Thursday, July 10, 2014

Why Christians Do Conflict Differently

By Jill Daniels
My mind went straight to conflict. 
When considering what things I do differently (or should do differently) because I am a Christian, conflict was where my thoughts ended up.

For the past three years I have been faced with how I deal with conflict. Marriage has a way of bringing that out in a person. I’ve been humbled by the reality of how far I am from living the Christian life in times of conflict and have been convicted to change. So as you read this know that I am far from perfect in this area, but I do know from experience that if we follow what the Bible teaches about love and forgiveness our lives will be so much better! 

In the Bible two main themes are love and forgiveness. It’s funny how both of those go right out the door in times of conflict or in heated arguments! What I want to focus on, though, is why these two themes matter so much in these circumstances. Let’s take a deeper look into love and forgiveness.

“We love because he first loved us” (1 John 4:19). This verse is a popular verse to hear at weddings. It gives the message that we want to love because God first loved us - but why would we love because He first loved us? Looking a little earlier in the chapter might explain the why of this verse a little better.

“Beloved, let us love one another, for love is from God, and whoever loves has been born of God and knows God. Anyone who does not love does not know God, because God is love. In this the love of God was made manifest among us, that God sent his only Son into the world, so that we might live through him. 

In this is love, not that we have loved God but that he loved us and sent his Son to be the propitiation for our sins. Beloved, if God so loved us, we also ought to love one another. No one has ever seen God; if we love one another, God abides in us and his love is perfected in us” (1 John 4:7-12).

God first loved us by sending his one and only Son to die on the cross for our sins so that we could have an eternal relationship with him. What an amazing love! In this context we can then draw the connection that because God loved us this much, how could we then not love others as well?

My automatic answer to that question is, “Because others have hurt me and haven’t shown me love!” I know my heart can be ugly! It’s true though; I tend to feel as if others who have hurt me don’t deserve my love back. What does the Bible have to say about this?

“Then Peter came up and said to him, ‘Lord, how often will my brother sin against me, and I forgive him? As many as seven times?’ Jesus said to him, ‘I do not say to you seven times, but seventy-seven times’” (Matthew 18:21-22).

Jesus tells Peter in this verse that we should continue to forgive, even when it feels like we have forgiven someone multiple times. Jesus isn’t saying we should just forgive exactly seventy-seven times and then never again, but to continue forgiving. Again, my childish mind asks the question, “Why?”

“Put on then, as God’s chosen ones, holy and beloved, compassionate hearts, kindness, humility, meekness and patience, bearing with one another and, if one has a complaint against another, forgiving each other; as the Lord has forgiven you, so you also must forgive” (Colossians 3:12-17).

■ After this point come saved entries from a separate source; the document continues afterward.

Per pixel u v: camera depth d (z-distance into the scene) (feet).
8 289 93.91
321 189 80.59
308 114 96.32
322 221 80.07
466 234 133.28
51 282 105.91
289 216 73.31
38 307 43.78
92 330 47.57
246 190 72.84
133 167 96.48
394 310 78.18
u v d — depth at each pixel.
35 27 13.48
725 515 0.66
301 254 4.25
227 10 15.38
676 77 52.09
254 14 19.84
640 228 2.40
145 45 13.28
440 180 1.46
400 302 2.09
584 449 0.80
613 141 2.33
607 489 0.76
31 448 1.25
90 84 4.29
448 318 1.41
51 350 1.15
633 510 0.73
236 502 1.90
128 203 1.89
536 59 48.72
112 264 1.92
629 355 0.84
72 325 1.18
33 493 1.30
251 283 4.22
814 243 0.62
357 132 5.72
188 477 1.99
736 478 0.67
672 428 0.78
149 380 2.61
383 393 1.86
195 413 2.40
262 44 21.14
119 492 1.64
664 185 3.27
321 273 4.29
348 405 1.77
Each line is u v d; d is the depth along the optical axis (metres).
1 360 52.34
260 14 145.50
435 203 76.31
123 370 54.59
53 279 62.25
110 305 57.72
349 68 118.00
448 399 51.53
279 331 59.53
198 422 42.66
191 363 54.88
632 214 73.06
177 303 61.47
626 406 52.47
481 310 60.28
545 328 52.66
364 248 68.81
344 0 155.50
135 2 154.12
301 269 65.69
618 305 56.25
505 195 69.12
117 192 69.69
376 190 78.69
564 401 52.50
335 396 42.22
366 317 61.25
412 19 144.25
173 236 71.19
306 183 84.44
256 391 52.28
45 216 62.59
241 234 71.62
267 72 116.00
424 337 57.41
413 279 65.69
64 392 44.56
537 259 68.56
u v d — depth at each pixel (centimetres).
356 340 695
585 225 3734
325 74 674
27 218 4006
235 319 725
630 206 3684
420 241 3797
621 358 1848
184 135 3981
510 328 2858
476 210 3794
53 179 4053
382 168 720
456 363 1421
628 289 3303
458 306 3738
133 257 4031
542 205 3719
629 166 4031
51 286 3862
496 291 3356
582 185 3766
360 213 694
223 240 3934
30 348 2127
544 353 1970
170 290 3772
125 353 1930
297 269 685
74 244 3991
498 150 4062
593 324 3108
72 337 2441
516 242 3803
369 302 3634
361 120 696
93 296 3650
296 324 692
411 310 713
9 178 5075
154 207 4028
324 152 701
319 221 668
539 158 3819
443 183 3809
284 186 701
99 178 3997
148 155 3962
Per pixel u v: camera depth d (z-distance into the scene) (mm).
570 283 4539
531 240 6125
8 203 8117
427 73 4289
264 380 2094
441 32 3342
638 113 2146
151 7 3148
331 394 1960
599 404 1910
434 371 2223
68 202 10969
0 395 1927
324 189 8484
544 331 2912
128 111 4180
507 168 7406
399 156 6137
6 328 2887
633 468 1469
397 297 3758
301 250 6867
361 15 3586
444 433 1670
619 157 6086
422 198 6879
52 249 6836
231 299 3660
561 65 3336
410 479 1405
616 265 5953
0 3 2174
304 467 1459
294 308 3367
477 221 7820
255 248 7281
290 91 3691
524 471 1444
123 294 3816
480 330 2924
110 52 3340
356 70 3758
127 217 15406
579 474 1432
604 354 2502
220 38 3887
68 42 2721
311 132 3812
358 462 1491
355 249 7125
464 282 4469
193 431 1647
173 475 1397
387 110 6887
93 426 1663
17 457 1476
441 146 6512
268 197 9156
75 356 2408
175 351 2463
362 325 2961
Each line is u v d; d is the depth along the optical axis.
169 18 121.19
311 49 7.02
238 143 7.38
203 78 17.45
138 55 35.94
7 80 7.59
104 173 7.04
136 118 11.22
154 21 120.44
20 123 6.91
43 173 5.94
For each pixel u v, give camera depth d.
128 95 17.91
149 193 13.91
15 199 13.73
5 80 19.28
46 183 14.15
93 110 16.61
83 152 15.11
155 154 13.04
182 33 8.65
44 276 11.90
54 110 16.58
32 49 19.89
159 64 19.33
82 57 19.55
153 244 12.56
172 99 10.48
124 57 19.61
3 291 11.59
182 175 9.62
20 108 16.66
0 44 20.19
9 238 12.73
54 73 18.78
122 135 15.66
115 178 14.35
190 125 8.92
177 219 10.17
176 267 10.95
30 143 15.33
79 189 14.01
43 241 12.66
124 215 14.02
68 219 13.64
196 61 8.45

In this verse we are given the why. Since God gave his only Son in such a loving way on the cross to take the penalty of our sin, wiping our slate clean, why shouldn’t we then also forgive others? God gave us grace by putting each of our past, present and future sins on the cross that day and forgiving us forever. Dwelling on that gift of grace gives me grace to give to others. 

Why should I hold something against someone when I have been forgiven of so much?

If you’re anything like me, at this point you are feeling a little defeated. I tend to know these concepts and believe in showing love and giving forgiveness, but it’s so hard to live them out in the middle of conflict! What do we do when our lives don’t reflect these Biblical truths? I can think of three things that have helped me and will hopefully help you, too!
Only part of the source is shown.